The real triumph last night for Mr Major - and it is not to be underestimated - was not just that he won the vote. It is that he won the vote and yet kept alive, just, the Northern Ireland peace process. Mr Major remember is proposing elections in Northern Ireland as a way into all-party talks. Had he offered the Ulster Unionists a form of elections to their liking - votes in the provinces' 18 separate constituencies - he may have won their support. However to have done that would have been to jeopardise any chance of winning the support of the nationalist SDLP. That in turn would have thrown indoubt this week's summit with the Irish premier John Bruton which may be the last chance of keeping the peace process going.

Mr Major could have traded-in the peace process for a safer parliamentary majority. That Mr Major chose a way to win the vote while keeping alive even a glimmer of hope for peace (by offering a deal to suit the Reverend Ian Paisley's DUP as well as the SDLP) is to his credit.

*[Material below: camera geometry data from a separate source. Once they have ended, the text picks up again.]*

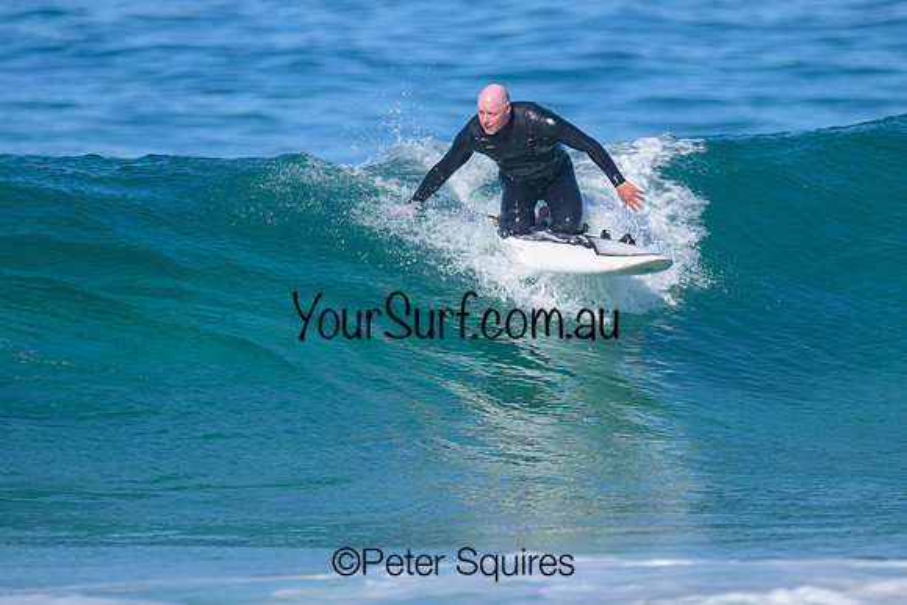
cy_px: 240
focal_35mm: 1101
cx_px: 454
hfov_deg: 1.9
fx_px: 27739
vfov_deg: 1.2
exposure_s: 1/2000
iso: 280
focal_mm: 800
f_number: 6.3
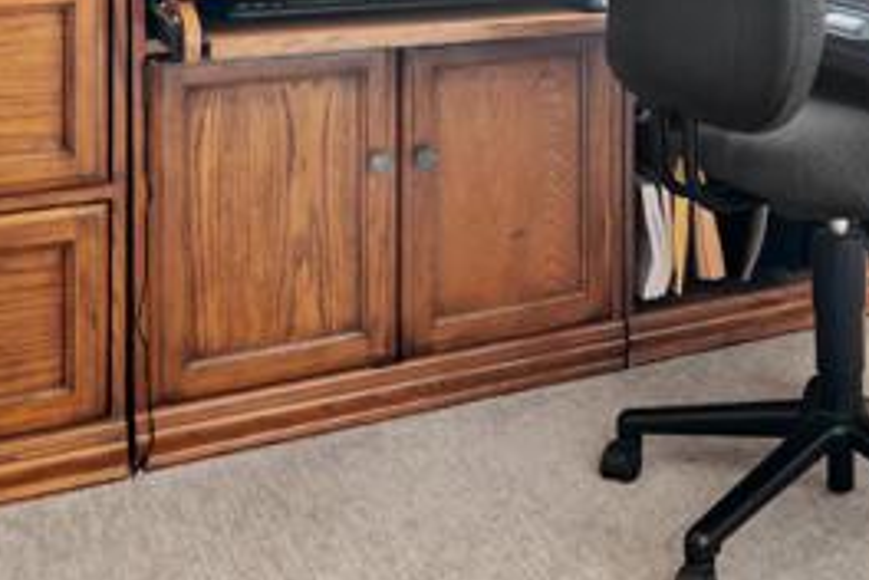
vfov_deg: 19.2
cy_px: -285
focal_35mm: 62
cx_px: 866
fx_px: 1496
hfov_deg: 30.2
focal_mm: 16
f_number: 8
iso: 250
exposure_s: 1/2
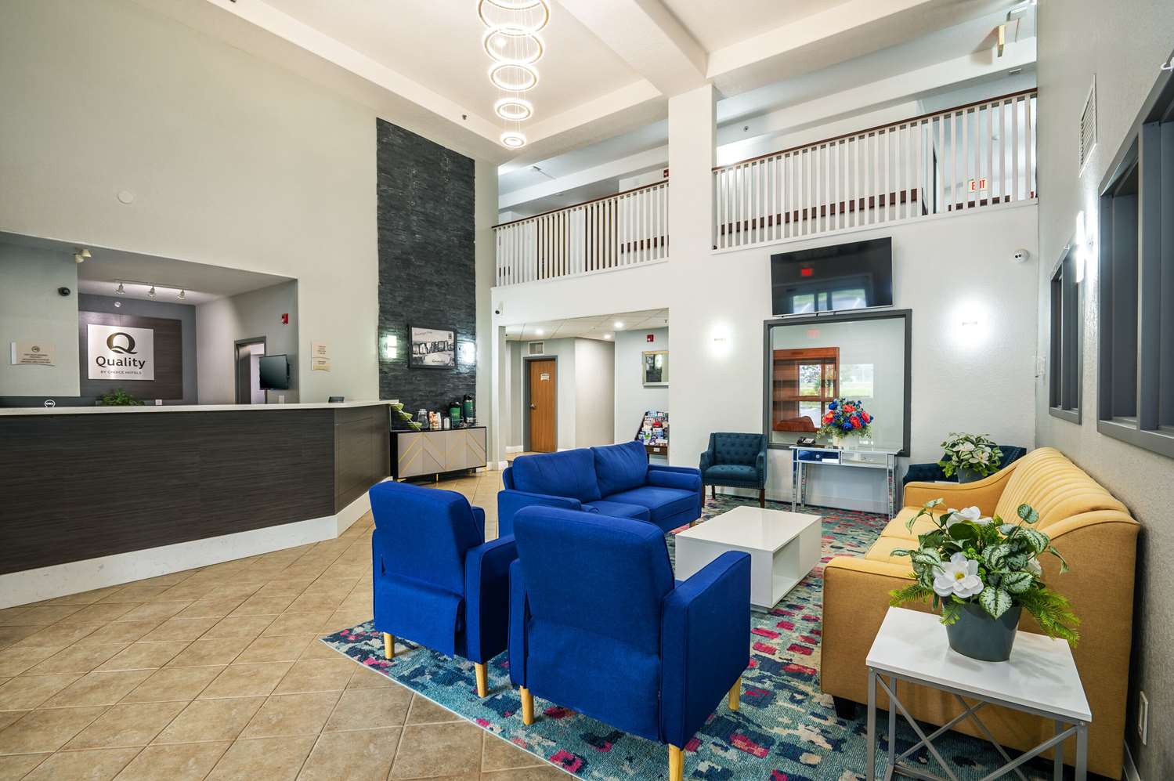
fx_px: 521
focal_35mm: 16
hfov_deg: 96.8
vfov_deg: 73.7
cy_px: 390
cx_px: 587
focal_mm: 16
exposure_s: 1/1.25
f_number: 10
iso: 160
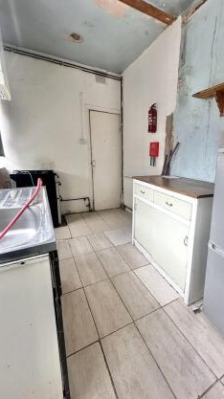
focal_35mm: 16
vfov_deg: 99.4
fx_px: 169
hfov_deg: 66.2
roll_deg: -0.4
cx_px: 137
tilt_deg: -12.7
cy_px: 194
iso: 125
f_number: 2.2
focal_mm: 2.22
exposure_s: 1/99
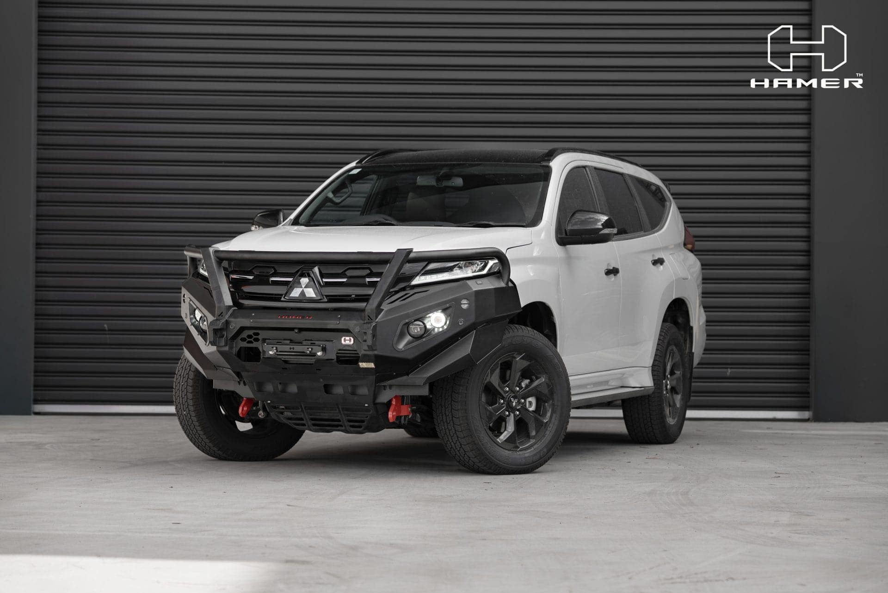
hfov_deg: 23.9
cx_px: 444
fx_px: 2098
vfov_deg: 16.1
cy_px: 296
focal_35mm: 85
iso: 200
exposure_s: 1/160
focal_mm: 85
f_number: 3.5
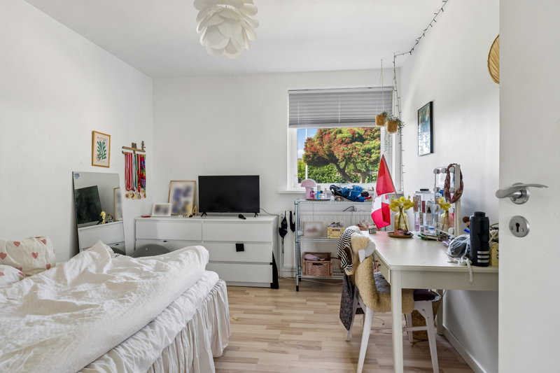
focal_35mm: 21
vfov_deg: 59.5
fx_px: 327
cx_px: 280
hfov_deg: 81.2
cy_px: 186
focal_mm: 14
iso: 200
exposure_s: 1/8
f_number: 8
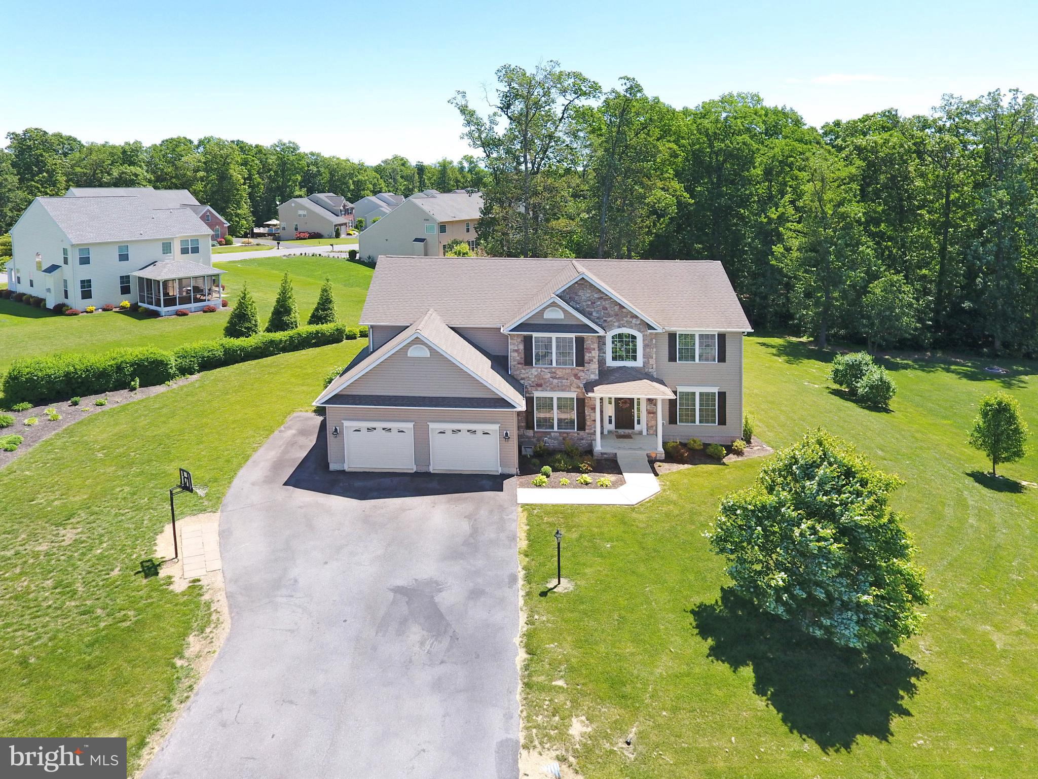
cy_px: 390
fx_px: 600
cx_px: 519
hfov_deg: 81.7
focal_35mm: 20
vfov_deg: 66.0
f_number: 2.8
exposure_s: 1/399
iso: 100
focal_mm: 3.61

The second main ingredient of the victory was a list of detailed concessions on the Scott report's recommendations. Sadly these hardly amount to the response that was required, to allay public conerns, although they were enough to buy off some back bench opposition.

Mr Rupert Allason, the maverick back bencher was won over by a vague sounding promise on reforms to the infamous public immunity certificates. Measures such as the review of the way parliamentary questions on arms sales are answered are sensible.

But on the central questions raised by the report, the government was unyielding. The Scott report found that ministers systematically misled parliament. Yet all Mr Ian Lang, the President of the Board of Trade could offer was that the government would look positively at some of Scott's ideas of the issue. It is very generous of the government to think positively about ministers telling the public what is going on in their name.

As for Sir Nicholas Lyell, the Attorney General whose judgement was found to be so wanting, he is to be rewarded by having his responsibiltiies expanded to include examining the way that Customs and Excise pursues its prosecutions. We will all rest happier that justice will be efficiently and fairly administered. No sign still that the two ministers most discredited by the report - Sir Nicholas and William Waldegrave - might take responsiblity for their failings by resigning. No sign that Sir Robin Butler, the cabinet secretary who is at the heart of the corrupting concentration of power in Whitehall might be held to account. It is still a culture of government which likes unfettered power but doesn't believe in taking the blame for anything.

The Scott report has left an indelible stain on this government's reputation. It's initial reaction to the report was cynical. Last night it was calculating. It has never been honest or open enough to inspire trust in a public it appears to disdain. And for that it deserves to pay a heavy price indeed when the real vote comes.